Design: Meta-analysis using Mantel-Haenszel fixed effect model.

Interventions: We performed searches of MEDLINE, Current Contents, Best Evidence, Cochrane, and HealthSTAR databases from 1985 to present to identify prospective controlled studies comparing PDT and surgical tracheostomy in critically ill patients. After establishing clinical and statistical homogeneity (Q statistic), studies were analyzed by a Mantel-Haenszel fixed effect model. For each clinical end point examined, PDT and surgical tracheostomy were compared by calculating either absolute differences or odds ratios (ORs) with 95% confidence intervals (CIs) for continuous or discrete variables, respectively.

Measurements and results: We pooled data from five studies (236 patients) satisfying our search criteria to analyze eight clinical end points. Operative time was shorter for PDT than surgical tracheostomy: absolute difference with 95% CI, 9.84 min (7.83 to 10.85 min). There was no difference comparing PDT and surgical tracheostomy with respect to overall operative complication rates: OR with 95% CI, 0.732 (0.05 to 9.37). However, relative to surgical tracheostomy, PDT was associated with less perioperative bleeding (OR with 95% CI, 0.14 [0.02 to 0.39]), a lower overall postoperative complication rate (OR with 95% CI, 0.14 [0.07 to 0.29]), as well as a lower postoperative incidence of bleeding (OR with 95% CI, 0.39[ 0.17 to 0.88]), and stomal infection (OR with 95% CI, 0.02 [0.01 to 0.07]). No difference was identified in days intubated prior to tracheostomy (absolute difference with 95% CI, 0.16 days [− 0.9 to 1.22 days]), overall procedure-related complications (OR with 95% CI, 0.73 [0.06 to 9.37]), or death (OR with 95% CI, 0.63 [0.18 to 2.20]) comparing these two techniques.

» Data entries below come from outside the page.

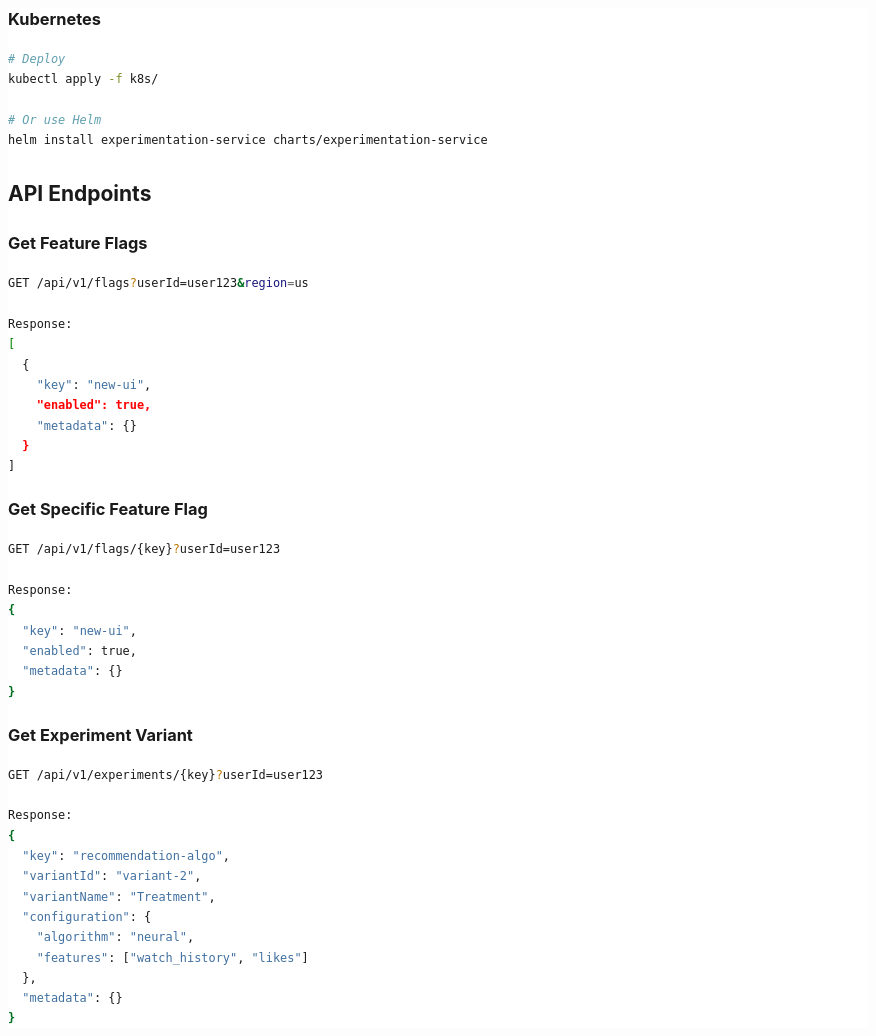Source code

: ### Kubernetes

```bash
# Deploy
kubectl apply -f k8s/

# Or use Helm
helm install experimentation-service charts/experimentation-service
```

## API Endpoints

### Get Feature Flags

```bash
GET /api/v1/flags?userId=user123&region=us

Response:
[
  {
    "key": "new-ui",
    "enabled": true,
    "metadata": {}
  }
]
```

### Get Specific Feature Flag

```bash
GET /api/v1/flags/{key}?userId=user123

Response:
{
  "key": "new-ui",
  "enabled": true,
  "metadata": {}
}
```

### Get Experiment Variant

```bash
GET /api/v1/experiments/{key}?userId=user123

Response:
{
  "key": "recommendation-algo",
  "variantId": "variant-2",
  "variantName": "Treatment",
  "configuration": {
    "algorithm": "neural",
    "features": ["watch_history", "likes"]
  },
  "metadata": {}
}
```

Conclusions: Despite its popularity, there are currently only a limited number of small studies prospectively evaluating PDT and surgical tracheostomy. Our meta-analysis of these studies suggests potential advantages of PDT relative to surgical tracheostomy, including ease of performance, and lower incidence of peristomal bleeding and postoperative infection. If confirmed by additional, adequately powered prospective trials, these findings support PDT as the procedure of choice for the establishment of elective tracheostomy in the appropriately selected critically ill patient.